Some of the strengths related to the implementation of this intervention are in line with strengths of comparable intervention studies . First, the results from the teacher interviews during the intervention phase may suggest that empowering the teachers to become effective implementers of positive change in physical activity during school hours may partly explain the increase. Second, the progressive intervention allowed for the possibility of on-site trial and error while the implementers slowly built up their skill set, enabling them to increase school-based physical activity throughout the school day. Third, this method respects a teacher's independence, as it allows individual teachers to adjust the physical activity-related activities at their own will. Finally, it is worth mentioning that the use of accelerometers as an objective measure of school-based physical activity eliminated the possibility of self-report bias, and using hierarchical models to analyze these results is an appropriate technique taking into account the clustered data structure.

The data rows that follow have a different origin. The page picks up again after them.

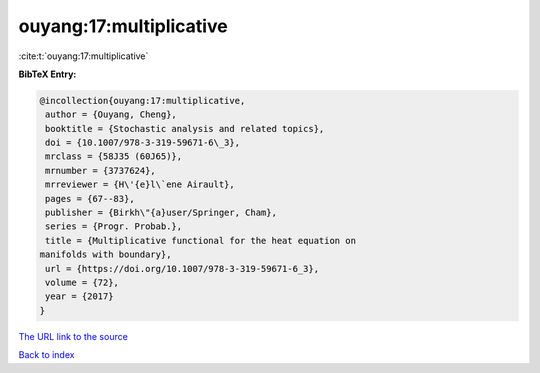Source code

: ouyang:17:multiplicative
========================

:cite:t:`ouyang:17:multiplicative`

**BibTeX Entry:**

.. code-block:: bibtex

   @incollection{ouyang:17:multiplicative,
    author = {Ouyang, Cheng},
    booktitle = {Stochastic analysis and related topics},
    doi = {10.1007/978-3-319-59671-6\_3},
    mrclass = {58J35 (60J65)},
    mrnumber = {3737624},
    mrreviewer = {H\'{e}l\`ene Airault},
    pages = {67--83},
    publisher = {Birkh\"{a}user/Springer, Cham},
    series = {Progr. Probab.},
    title = {Multiplicative functional for the heat equation on
   manifolds with boundary},
    url = {https://doi.org/10.1007/978-3-319-59671-6_3},
    volume = {72},
    year = {2017}
   }

`The URL link to the source <ttps://doi.org/10.1007/978-3-319-59671-6_3}>`__


`Back to index <../By-Cite-Keys.html>`__
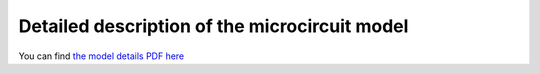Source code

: Detailed description of the microcircuit model
==============================================

You can find `the model details PDF here <_static/microcircuit-pd14-model.pdf>`_
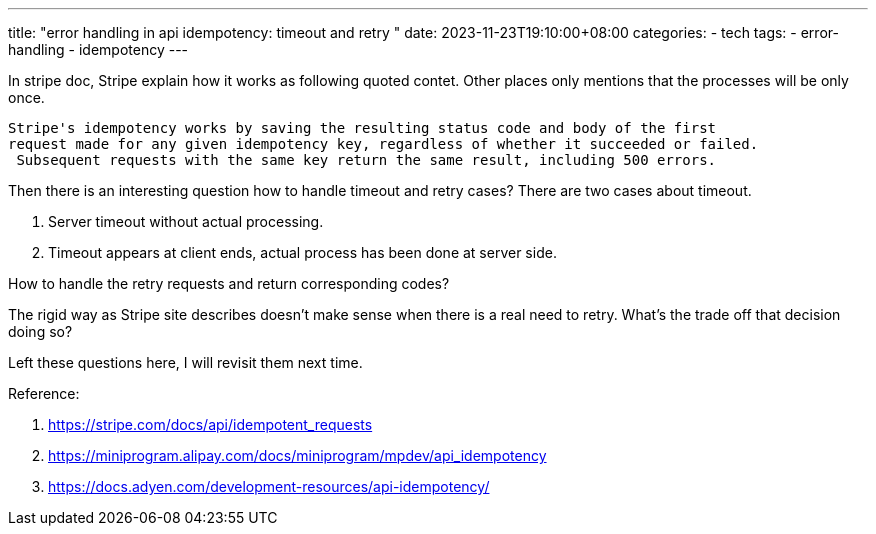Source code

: ---
title: "error handling in api idempotency: timeout and retry "
date: 2023-11-23T19:10:00+08:00
categories:
- tech
tags:
- error-handling
- idempotency
---

In stripe doc, Stripe explain how it works as following quoted contet. Other places only mentions that the processes will be only once.
[quote,stripe]
----
Stripe's idempotency works by saving the resulting status code and body of the first
request made for any given idempotency key, regardless of whether it succeeded or failed.
 Subsequent requests with the same key return the same result, including 500 errors.
----


Then there is an interesting question how to handle timeout and retry cases? There are two cases about timeout. 

1. Server timeout without actual processing.

1. Timeout appears at client ends, actual process has been done at server side. 


How to handle the retry requests and return corresponding codes?

The rigid way as Stripe site describes doesn't make sense when there is a real need to retry. What's the trade off that decision doing so?

Left these questions here, I will revisit them next time.

Reference: 

. https://stripe.com/docs/api/idempotent_requests
. https://miniprogram.alipay.com/docs/miniprogram/mpdev/api_idempotency
. https://docs.adyen.com/development-resources/api-idempotency/
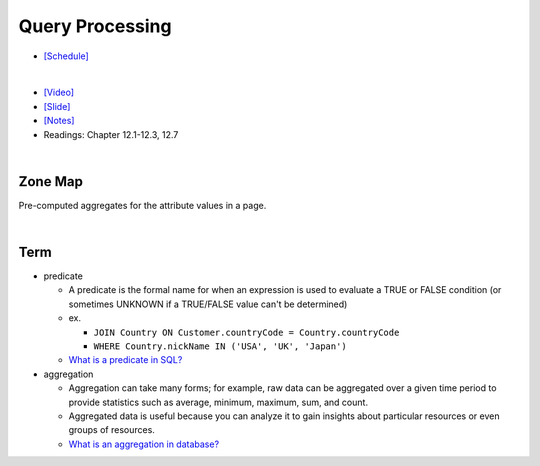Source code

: Query Processing
===================


- `[Schedule] <https://15445.courses.cs.cmu.edu/fall2018/schedule.html>`_
|

- `[Video] <https://www.youtube.com/watch?v=vmI72W-vgYI&list=PLSE8ODhjZXja3hgmuwhf89qboV1kOxMx7&index=10>`_
- `[Slide] <https://15445.courses.cs.cmu.edu/fall2018/slides/10-queryprocessing.pdf>`_
- `[Notes] <https://15445.courses.cs.cmu.edu/fall2018/notes/10-queryprocessing.pdf>`_
- Readings: Chapter 12.1-12.3, 12.7
|


Zone Map
------------

Pre-computed aggregates for the attribute values in a page.

.. image:: https://i.imgur.com/xf3nor9.png


|

Term
------

- predicate

  - A predicate is the formal name for when an expression is used to evaluate a TRUE or FALSE condition (or sometimes UNKNOWN if a TRUE/FALSE value can't be determined)
  - ex. 
  
    - ``JOIN Country ON Customer.countryCode = Country.countryCode``
    - ``WHERE Country.nickName IN ('USA', 'UK', 'Japan')``
    
  - `What is a predicate in SQL? <https://www.quora.com/What-is-a-predicate-in-SQL>`_


- aggregation

  - Aggregation can take many forms; for example, raw data can be aggregated over a given time period to provide statistics such as average, minimum, maximum, sum, and count.
  - Aggregated data is useful because you can analyze it to gain insights about particular resources or even groups of resources.
  - `What is an aggregation in database? <https://www.quora.com/What-is-an-aggregation-in-database>`_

There are methodological limitations to this study that must be addressed. Measuring school-based physical activity at the end of each school year, similar to what was done at the beginning of each school year, would likely have provided stronger indications of the intervention progression. Thus, while having three objectively obtained physical activity data points can be viewed as strength, an additional two in the spring of 2007 and spring of 2008 would have strengthened our inferential ability. Despite all the children being a similar age, the study population was relatively small, thus limiting the potential to generalize the findings. Further, we cannot state which specific part of the intervention contributed more than others to the overall increase in physical activity during school hours in the fall of 2007, i.e. if it was the extra PE lesson or integrated physical activity within the various general school subjects. It has also recently been pointed out that having the accelerometers record 60 s epoch is likely to have resulted in a less accurate estimation of physical activity than using shorter epoch like 15 s . This may have underestimated the amount of MVPA the children performed during school hours. Finally, the lack of consensus on where to place accelerometer cut-points defining moderate-to-vigorous physical activity limits our ability to accurately classify physical activity intensity.